Coffee might reduce the risk for diabetes, according to the Nutra-Ingredients website. Researchers investigated the effects of coffee intake on inflammatory markers related to diabetes in regular coffee drinkers. Participants eliminated coffee consumption for one month, and then resumed coffee drinking the following month. The study found that coffee consumption reduced levels of interleukin and isoprostane, both biomarkers of inflammation. Furthermore, the study revealed that subjects improved their HDL, or good cholesterol, while decreasing LDL, or bad cholesterol.

Parkinson’s Disease

In a study published in the May 2000 issue of the “Journal of the American Medical Association,” researchers examined the impact of coffee drinking on Parkinson’s disease. During a 30-year follow-up, scientists found that higher coffee intake was associated with a lower risk of developing Parkinson’s disease.

Liver Cancer

According to the February 2005 issue of the “Journal of the National Cancer Institute,” coffee intake has beneficial effects on hepatocellular carcinoma, or liver cancer. Scientists found that daily coffee drinkers had a decreased risk of liver cancer and that risk was reduced with the amount of coffee consumed.
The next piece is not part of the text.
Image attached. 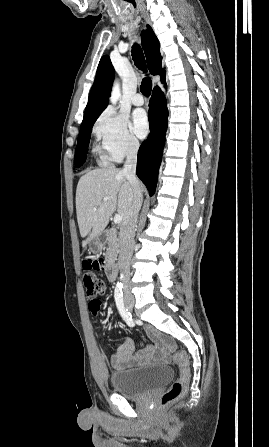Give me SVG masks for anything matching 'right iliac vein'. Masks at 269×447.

For example, participants drinking five cups of coffee a day had a lower risk of liver cancer than subjects ingesting three or four cups.

Prostate Cancer

Coffee drinkers have a lower risk of prostate cancer than non-coffee drinkers, according to the Science Daily website. Scientists also stated that caffeine is not the main reason for the risk reduction. Although they are still unsure which components are responsible, they suggest that antioxidants and minerals found in coffee might have played a role.